### Task
Reproduce every line of text in the material below without any changes, and leave the pictures out of your answer.

[[ Dataset entries, beginning ]]

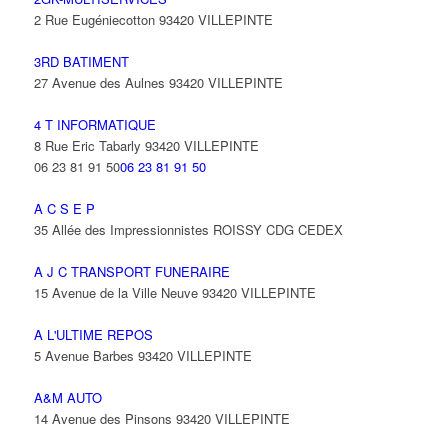
2 Rue Eugéniecotton 93420 VILLEPINTE
3RD BATIMENT
27 Avenue des Aulnes 93420 VILLEPINTE
4 T INFORMATIQUE
8 Rue Eric Tabarly 93420 VILLEPINTE
06 23 81 91 50
06 23 81 91 50
A C S E P
35 Allée des Impressionnistes ROISSY CDG CEDEX
A J C TRANSPORT FUNERAIRE
15 Avenue de la Ville Neuve 93420 VILLEPINTE
A L'ULTIME REPOS
5 Avenue Barbes 93420 VILLEPINTE
A&M AUTO
14 Avenue des Pinsons 93420 VILLEPINTE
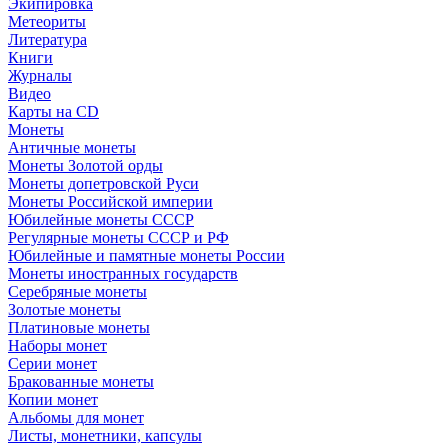
Экипировка
Метеориты
Литература
Книги
Журналы
Видео
Карты на CD
Монеты
Античные монеты
Монеты Золотой орды
Монеты допетровской Руси
Монеты Российской империи
Юбилейные монеты СССР
Регулярные монеты СССР и РФ
Юбилейные и памятные монеты России
Монеты иностранных государств
Серебряные монеты
Золотые монеты
Платиновые монеты
Наборы монет
Серии монет
Бракованные монеты
Копии монет
Альбомы для монет
Листы, монетники, капсулы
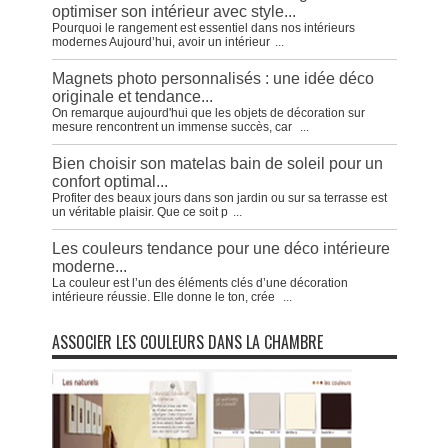
optimiser son intérieur avec style...
Pourquoi le rangement est essentiel dans nos intérieurs
modernes Aujourd’hui, avoir un intérieur
...
Magnets photo personnalisés : une idée déco
originale et tendance...
On remarque aujourd'hui que les objets de décoration sur
mesure rencontrent un immense succès, car
...
Bien choisir son matelas bain de soleil pour un
confort optimal...
Profiter des beaux jours dans son jardin ou sur sa terrasse est
un véritable plaisir. Que ce soit p
...
Les couleurs tendance pour une déco intérieure
moderne...
La couleur est l’un des éléments clés d’une décoration
intérieure réussie. Elle donne le ton, crée
...
ASSOCIER LES COULEURS DANS LA CHAMBRE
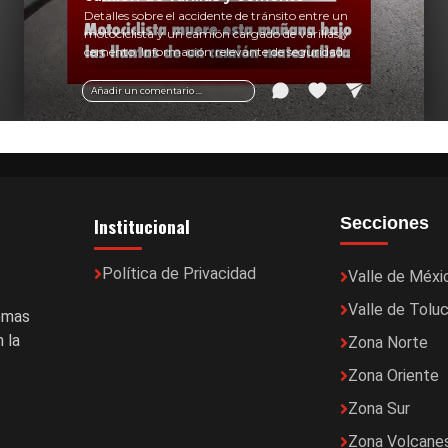
Detalles sobre el accidente de tránsito entre un
motociclista y un camión cargado de varillas y
cemento. Información relevante de seguridad
vial y recomendaciones para motociclistas.
Añadir un comentario ...
Institucional
Secciones
Política de Privacidad
Valle de Méxi
Valle de Tolu
temas
 la
Zona Norte
Zona Oriente
Zona Sur
Zona Volcane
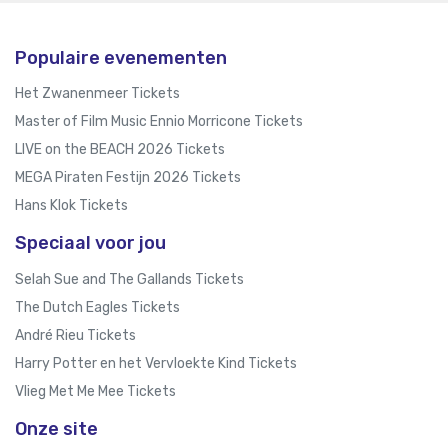
Populaire evenementen
Het Zwanenmeer Tickets
Master of Film Music Ennio Morricone Tickets
LIVE on the BEACH 2026 Tickets
MEGA Piraten Festijn 2026 Tickets
Hans Klok Tickets
Speciaal voor jou
Selah Sue and The Gallands Tickets
The Dutch Eagles Tickets
André Rieu Tickets
Harry Potter en het Vervloekte Kind Tickets
Vlieg Met Me Mee Tickets
Onze site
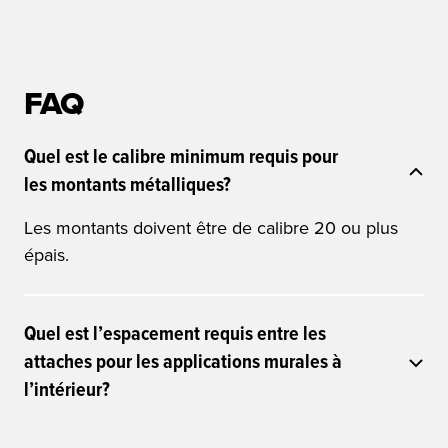
FAQ
Quel est le calibre minimum requis pour
les montants métalliques?
Les montants doivent être de calibre 20 ou plus
épais.
Quel est l’espacement requis entre les
attaches pour les applications murales à
l’intérieur?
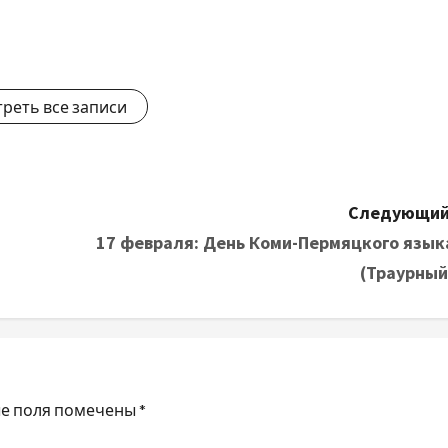
реть все записи
Следующий
17 февраля: День Коми-Пермяцкого язык
(Траурный
е поля помечены
*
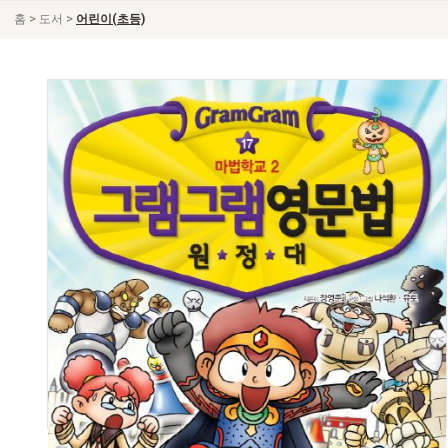
>
>
홈
도서
어린이(초등)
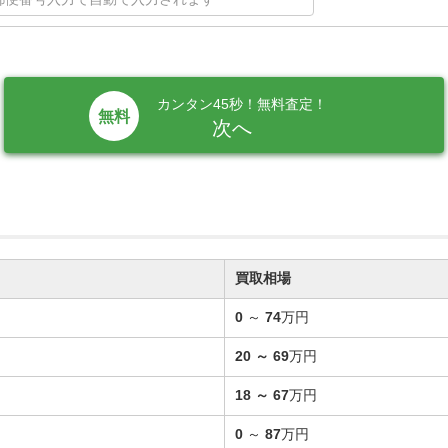
カンタン45秒！無料査定！
次へ
買取相場
0
～
74
万円
20
～
69
万円
18
～
67
万円
0
～
87
万円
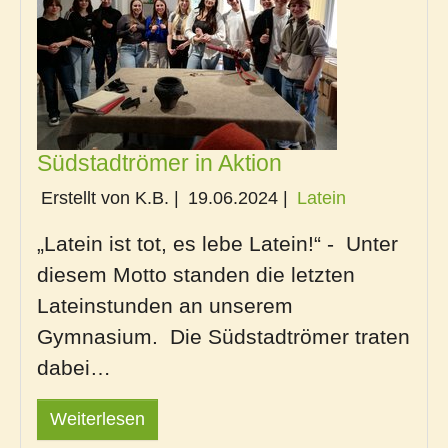
Südstadtrömer in Aktion
Erstellt von K.B. |
19.06.2024
|
Latein
„Latein ist tot, es lebe Latein!“ - Unter
diesem Motto standen die letzten
Lateinstunden an unserem
Gymnasium. Die Südstadtrömer traten
dabei…
Weiterlesen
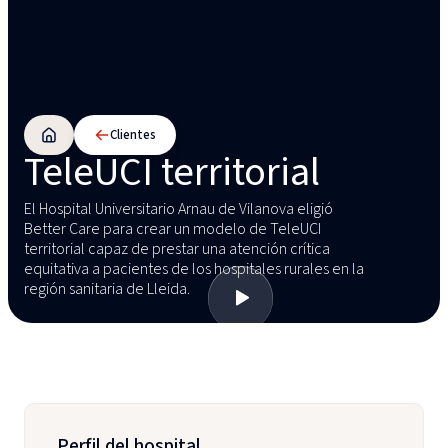
Clientes
TeleUCI territorial
El Hospital Universitario Arnau de Vilanova eligió
Better Care para crear un modelo de TeleUCI
territorial capaz de prestar una atención crítica
equitativa a pacientes de los hospitales rurales en la
región sanitaria de Lleida.
Perfil del hospital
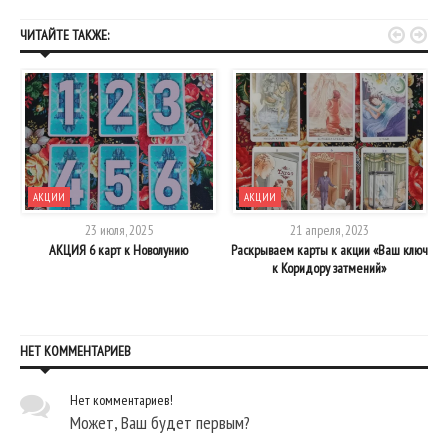


ЧИТАЙТЕ ТАКЖЕ:
АКЦИИ
АКЦИИ
23 июля, 2025
21 апреля, 2023
АКЦИЯ 6 карт к Новолунию
Раскрываем карты к акции «Ваш ключ
к Коридору затмений»
НЕТ КОММЕНТАРИЕВ
Нет комментариев!
Может, Ваш будет первым?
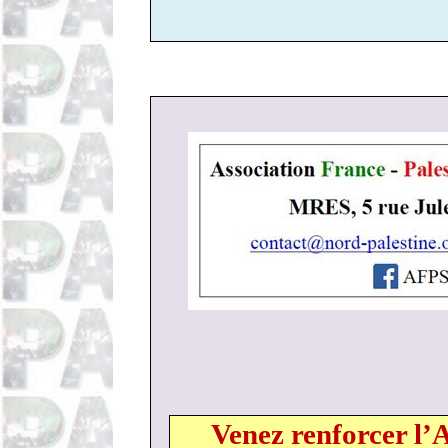
Venez renforcer l’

[[ Dataset entries, end ]]

### Exercise result
2 Rue Eugéniecotton 93420 VILLEPINTE
3RD BATIMENT
27 Avenue des Aulnes 93420 VILLEPINTE
4 T INFORMATIQUE
8 Rue Eric Tabarly 93420 VILLEPINTE
06 23 81 91 50
06 23 81 91 50
A C S E P
35 Allée des Impressionnistes ROISSY CDG CEDEX
A J C TRANSPORT FUNERAIRE
15 Avenue de la Ville Neuve 93420 VILLEPINTE
A L'ULTIME REPOS
5 Avenue Barbes 93420 VILLEPINTE
A&M AUTO
14 Avenue des Pinsons 93420 VILLEPINTE
Экипировка
Метеориты
Литература
Книги
Журналы
Видео
Карты на CD
Монеты
Античные монеты
Монеты Золотой орды
Монеты допетровской Руси
Монеты Российской империи
Юбилейные монеты СССР
Регулярные монеты СССР и РФ
Юбилейные и памятные монеты России
Монеты иностранных государств
Серебряные монеты
Золотые монеты
Платиновые монеты
Наборы монет
Серии монет
Бракованные монеты
Копии монет
Альбомы для монет
Листы, монетники, капсулы
optimiser son intérieur avec style...
Pourquoi le rangement est essentiel dans nos intérieurs
modernes Aujourd’hui, avoir un intérieur
...
Magnets photo personnalisés : une idée déco
originale et tendance...
On remarque aujourd'hui que les objets de décoration sur
mesure rencontrent un immense succès, car
...
Bien choisir son matelas bain de soleil pour un
confort optimal...
Profiter des beaux jours dans son jardin ou sur sa terrasse est
un véritable plaisir. Que ce soit p
...
Les couleurs tendance pour une déco intérieure
moderne...
La couleur est l’un des éléments clés d’une décoration
intérieure réussie. Elle donne le ton, crée
...
ASSOCIER LES COULEURS DANS LA CHAMBRE
Detalles sobre el accidente de tránsito entre un
motociclista y un camión cargado de varillas y
cemento. Información relevante de seguridad
vial y recomendaciones para motociclistas.
Añadir un comentario ...
Institucional
Secciones
Política de Privacidad
Valle de Méxi
Valle de Tolu
temas
 la
Zona Norte
Zona Oriente
Zona Sur
Zona Volcane
Populaire evenementen
Het Zwanenmeer Tickets
Master of Film Music Ennio Morricone Tickets
LIVE on the BEACH 2026 Tickets
MEGA Piraten Festijn 2026 Tickets
Hans Klok Tickets
Speciaal voor jou
Selah Sue and The Gallands Tickets
The Dutch Eagles Tickets
André Rieu Tickets
Harry Potter en het Vervloekte Kind Tickets
Vlieg Met Me Mee Tickets
Onze site
FAQ
Quel est le calibre minimum requis pour
les montants métalliques?
Les montants doivent être de calibre 20 ou plus
épais.
Quel est l’espacement requis entre les
attaches pour les applications murales à
l’intérieur?
реть все записи
Следующий
17 февраля: День Коми-Пермяцкого язык
(Траурный
е поля помечены
*
>
>
홈
도서
어린이(초등)
カンタン45秒！無料査定！
次へ
買取相場
0
～
74
万円
20
～
69
万円
18
～
67
万円
0
～
87
万円
Südstadtrömer in Aktion
Erstellt von K.B. |
19.06.2024
|
Latein
„Latein ist tot, es lebe Latein!“ - Unter
diesem Motto standen die letzten
Lateinstunden an unserem
Gymnasium. Die Südstadtrömer traten
dabei…
Weiterlesen
Clientes
TeleUCI territorial
El Hospital Universitario Arnau de Vilanova eligió
Better Care para crear un modelo de TeleUCI
territorial capaz de prestar una atención crítica
equitativa a pacientes de los hospitales rurales en la
región sanitaria de Lleida.
Perfil del hospital


ЧИТАЙТЕ ТАКЖЕ:
АКЦИИ
АКЦИИ
23 июля, 2025
21 апреля, 2023
АКЦИЯ 6 карт к Новолунию
Раскрываем карты к акции «Ваш ключ
к Коридору затмений»
НЕТ КОММЕНТАРИЕВ
Нет комментариев!
Может, Ваш будет первым?
Venez renforcer l’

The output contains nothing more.